Cada generación tiene su propio espejismo tecnológico. En el siglo XVII fueron los tulipanes; en el XIX, los ferrocarriles; a finales del XX, las puntocom. Todas estas historias tienen un hilo común: el entusiasmo desbordado que, tarde o temprano, enfrenta la realidad. La pregunta hoy es si la inteligencia artificial (IA) es otra burbuja por estallar o una revolución económica en marcha.
El debate no es menor. La IA ha capturado la imaginación de empresarios, gobiernos y mercados financieros. Sam Altman, director de OpenAI, habló de una inversión global necesaria de hasta 7 billones de dólares para sostener el despliegue de modelos de lenguaje. Para ponerlo en perspectiva: es casi veinte veces lo que costó llevar al hombre a la Luna. Las cifras marean y abren la duda: ¿estamos construyendo el futuro o inflando otra burbuja?
El analista Azeem Azhar propone un marco interesante para distinguir entre un boom y una burbuja. Son cinco indicadores: qué tanto la inversión “duplica” la economía, si los ingresos crecen al ritmo del gasto, la velocidad de ese crecimiento, el nivel de las valuaciones en bolsa y la calidad del financiamiento. Vistos juntos, funcionan como un tablero de avión: ninguna aguja basta por sí sola, pero en conjunto ayudan a orientarnos.

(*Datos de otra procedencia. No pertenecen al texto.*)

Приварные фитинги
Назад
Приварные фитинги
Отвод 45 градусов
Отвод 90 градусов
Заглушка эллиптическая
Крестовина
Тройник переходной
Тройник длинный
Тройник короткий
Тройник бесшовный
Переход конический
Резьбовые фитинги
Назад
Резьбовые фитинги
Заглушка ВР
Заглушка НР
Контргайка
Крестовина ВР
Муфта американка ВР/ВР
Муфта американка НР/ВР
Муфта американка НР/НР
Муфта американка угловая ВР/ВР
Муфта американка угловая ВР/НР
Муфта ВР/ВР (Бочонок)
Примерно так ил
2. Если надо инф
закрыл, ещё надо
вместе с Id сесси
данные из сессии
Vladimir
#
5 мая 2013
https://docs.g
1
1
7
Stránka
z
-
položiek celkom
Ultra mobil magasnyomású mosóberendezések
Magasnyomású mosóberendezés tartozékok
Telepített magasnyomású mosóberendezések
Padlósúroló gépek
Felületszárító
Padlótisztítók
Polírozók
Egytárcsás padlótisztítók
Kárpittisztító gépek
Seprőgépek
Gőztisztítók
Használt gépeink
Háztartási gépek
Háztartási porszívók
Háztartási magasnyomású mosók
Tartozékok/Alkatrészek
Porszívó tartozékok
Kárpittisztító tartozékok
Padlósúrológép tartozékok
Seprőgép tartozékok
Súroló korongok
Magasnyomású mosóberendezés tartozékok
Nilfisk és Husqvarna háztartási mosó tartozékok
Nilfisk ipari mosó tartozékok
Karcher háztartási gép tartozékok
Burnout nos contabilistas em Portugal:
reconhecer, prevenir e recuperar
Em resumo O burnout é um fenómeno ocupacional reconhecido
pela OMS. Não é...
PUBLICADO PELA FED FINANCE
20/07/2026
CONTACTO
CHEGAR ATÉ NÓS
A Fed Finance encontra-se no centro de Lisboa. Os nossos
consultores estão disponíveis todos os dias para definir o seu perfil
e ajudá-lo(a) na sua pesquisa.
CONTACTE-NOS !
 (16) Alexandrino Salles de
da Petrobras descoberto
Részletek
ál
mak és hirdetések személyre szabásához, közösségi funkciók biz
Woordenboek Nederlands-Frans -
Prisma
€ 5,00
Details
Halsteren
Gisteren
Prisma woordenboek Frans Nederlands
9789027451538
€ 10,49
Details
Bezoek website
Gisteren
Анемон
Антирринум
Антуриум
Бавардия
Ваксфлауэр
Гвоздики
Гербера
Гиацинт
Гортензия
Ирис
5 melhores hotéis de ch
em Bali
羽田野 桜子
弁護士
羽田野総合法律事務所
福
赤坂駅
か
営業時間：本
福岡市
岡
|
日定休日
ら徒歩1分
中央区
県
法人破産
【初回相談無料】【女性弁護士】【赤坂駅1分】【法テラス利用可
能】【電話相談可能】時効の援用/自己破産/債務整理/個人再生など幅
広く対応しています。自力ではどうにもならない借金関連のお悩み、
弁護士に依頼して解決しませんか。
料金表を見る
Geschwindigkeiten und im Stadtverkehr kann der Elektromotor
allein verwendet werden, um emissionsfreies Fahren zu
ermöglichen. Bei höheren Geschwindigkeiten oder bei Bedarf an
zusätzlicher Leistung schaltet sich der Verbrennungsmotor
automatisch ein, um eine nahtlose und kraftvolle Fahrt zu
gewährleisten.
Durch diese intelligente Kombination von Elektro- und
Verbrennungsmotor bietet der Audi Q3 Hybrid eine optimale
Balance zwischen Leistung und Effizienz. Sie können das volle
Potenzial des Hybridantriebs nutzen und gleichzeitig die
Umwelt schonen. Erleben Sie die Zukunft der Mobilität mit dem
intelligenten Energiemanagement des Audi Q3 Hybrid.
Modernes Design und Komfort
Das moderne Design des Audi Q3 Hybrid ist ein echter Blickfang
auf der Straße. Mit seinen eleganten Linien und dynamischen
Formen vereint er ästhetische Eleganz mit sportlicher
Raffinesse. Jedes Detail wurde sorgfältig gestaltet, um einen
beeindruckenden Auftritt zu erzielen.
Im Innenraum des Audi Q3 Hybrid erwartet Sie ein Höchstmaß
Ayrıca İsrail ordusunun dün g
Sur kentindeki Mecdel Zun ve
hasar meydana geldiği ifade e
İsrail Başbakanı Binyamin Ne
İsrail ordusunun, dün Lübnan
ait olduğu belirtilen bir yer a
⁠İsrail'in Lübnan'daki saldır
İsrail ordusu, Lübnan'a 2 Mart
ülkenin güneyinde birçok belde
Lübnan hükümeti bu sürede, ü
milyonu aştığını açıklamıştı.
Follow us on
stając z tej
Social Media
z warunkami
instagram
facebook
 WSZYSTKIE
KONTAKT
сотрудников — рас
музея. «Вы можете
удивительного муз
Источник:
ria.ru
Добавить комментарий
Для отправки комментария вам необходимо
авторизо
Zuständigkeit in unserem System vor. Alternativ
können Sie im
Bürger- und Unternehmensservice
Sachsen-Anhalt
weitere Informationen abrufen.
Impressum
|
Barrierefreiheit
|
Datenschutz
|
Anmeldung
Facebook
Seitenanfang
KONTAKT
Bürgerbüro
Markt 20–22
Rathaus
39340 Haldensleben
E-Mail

Con ese tablero, la foto de la IA es ambigua. Por un lado, los ingresos globales del sector ya superan los 60 mil millones de dólares, cuando hace apenas cinco años eran prácticamente nulos. El crecimiento es vertiginoso: se estima que se duplican cada año. Empresas de todos los tamaños corren a integrar IA en sus procesos: desde bancos que buscan automatizar reportes hasta fabricantes que optimizan cadenas de suministro. La demanda es tal que, como reconoció el director de Amazon Web Services, los centros de datos “se llenan en cuanto se encienden”.
Por otro lado, la inversión necesaria es gigantesca. Solo en 2025, los grandes proveedores de nube destinarán alrededor de 370 mil millones de dólares a infraestructura: servidores, chips, energía y refrigeración. Eso significa que, por cada dólar de ingreso, el sector está gastando seis en inversión. Históricamente, esa proporción fue de dos a uno en los ferrocarriles y de cuatro a uno en las telecomunicaciones antes de su crisis. Esa tensión es el recordatorio de que no hay auge eterno.
Las valuaciones bursátiles, sin embargo, son más moderadas que en la era puntocom. El índice Nasdaq, de empresas tecnológicas, cotiza con múltiplos de precio/ganancia en torno a 32, menos de la mitad de los niveles que precedieron al desplome del 2000. Dicho de manera simple: es como pagar hoy 32 cafés por adelantado con la esperanza de que cada uno siga valiendo lo mismo o más en el futuro. Y, a diferencia de entonces, hoy las grandes tecnológicas tienen flujos de efectivo inmensos para financiar parte de la expansión sin depender totalmente de deuda especulativa. Esto le da al boom de la IA una base más sólida.
¿Qué significa todo esto para México? Aunque no tenemos centros de datos del tamaño de los de Amazon o Microsoft en Estados Unidos, sí estamos insertos en la cadena. Cada peso invertido en digitalización local —desde mejorar trámites públicos hasta entrenar modelos en español— multiplica el impacto de la IA global. Pero también corremos los riesgos: depender demasiado de plataformas extranjeras o ignorar la regulación de empleo y privacidad.
La disyuntiva “burbuja o revolución” no se resolverá en un año. Lo cierto es que la IA ya está modificando cómo producimos, trabajamos y nos relacionamos. La clave está en si esos cambios se traducen en productividad duradera o quedan en promesas infladas. Como en todo auge, habrá ganadores y perdedores. La diferencia está en anticipar hacia qué lado se inclina la balanza y en no dejar que México llegue tarde a la discusión.
Porque al final, distinguir entre una burbuja y una revolución no es un lujo académico. Es lo que marcará si este ciclo de inversión en IA será recordado como otro espejismo o como el inicio de una nueva era económica.